The Telegraph, June 20, Barnabas Reynolds
For some time, the consensus view has been that central banks would keep interest rates at current ultra-low levels for as far as the eye could see. This has been the message from central banks themselves and it has been widely believed in the markets. But last week the Federal Reserve, the US central bank, shocked most observers by saying that it now expects to raise interest rates twice in 2023, thereby bringing forward the first increase in interest rates by at least a year. Should we now be anticipating a major shift in interest rate policy, not only in the US but also here?
Inflation holds the key.
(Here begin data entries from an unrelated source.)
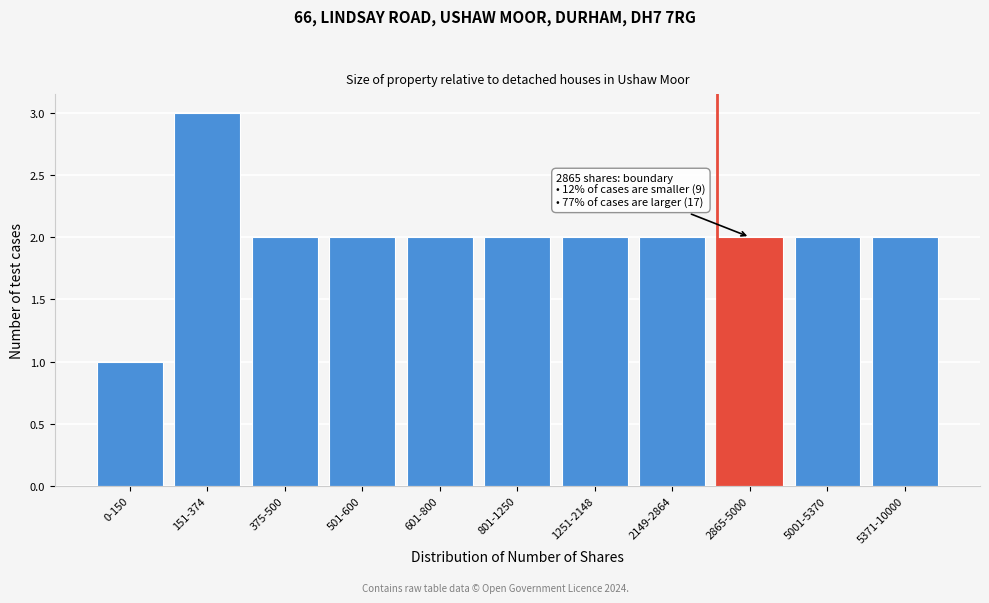

Reading left to right, extract all data points from this chart.

1	3	2	2	2	2	2	2	2	2	2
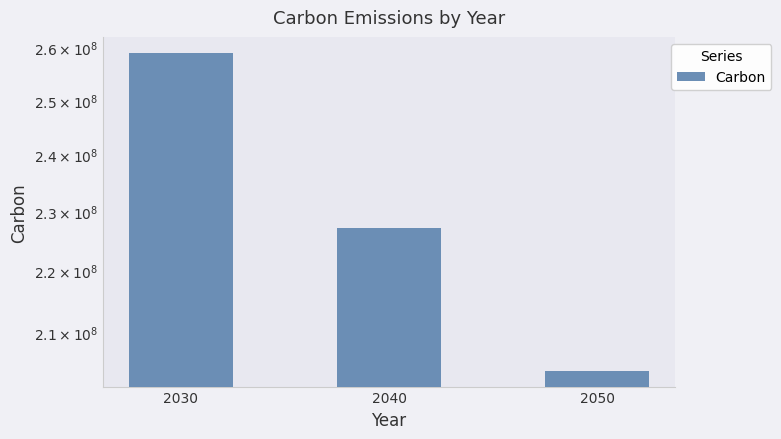

List the labels in order of value, smallest first.

2050, 2040, 2030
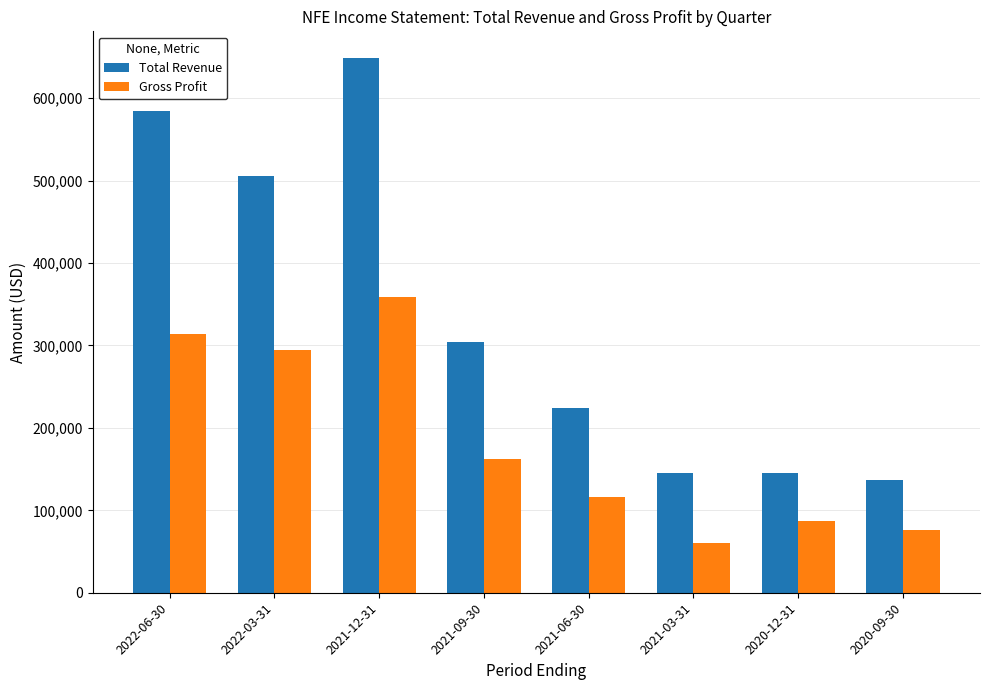

Reading left to right, what are all the values shown in this chart?

Total Revenue: 2022-06-30=584900	2022-03-31=505100	2021-12-31=648600	2021-09-30=304700	2021-06-30=223800	2021-03-31=145700	2020-12-31=145700	2020-09-30=136900
Gross Profit: 2022-06-30=314000	2022-03-31=294700	2021-12-31=358300	2021-09-30=161900	2021-06-30=116000	2021-03-31=60100	2020-12-31=86800	2020-09-30=75900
At the moment, central banks pretty much everywhere are sticking to the view that although inflation is going to rise, this can essentially be thought of as a one-off jump in the price level, largely in response to the lingering effects of the pandemic and the subsequent easing of lockdowns. Once this has washed through the system, they expect inflation to return to something like the 2pc that most central banks are targeting.
So much, so comfortable. But once inflation gets embedded in the economic system it proves devilishly difficult to wring it out again. Moreover, to take effective action, central banks have got to anticipate what is likely to happen and act early.
Yet the Federal Reserve had previously made it clear that it would not be taking anticipatory action on interest rates. Because inflation has undershot the 2pc target in recent years, it was prepared to allow a period when inflation overshot the target without bringing on a tightening of monetary policy. Last week’s announcement suggested a softening of this stance.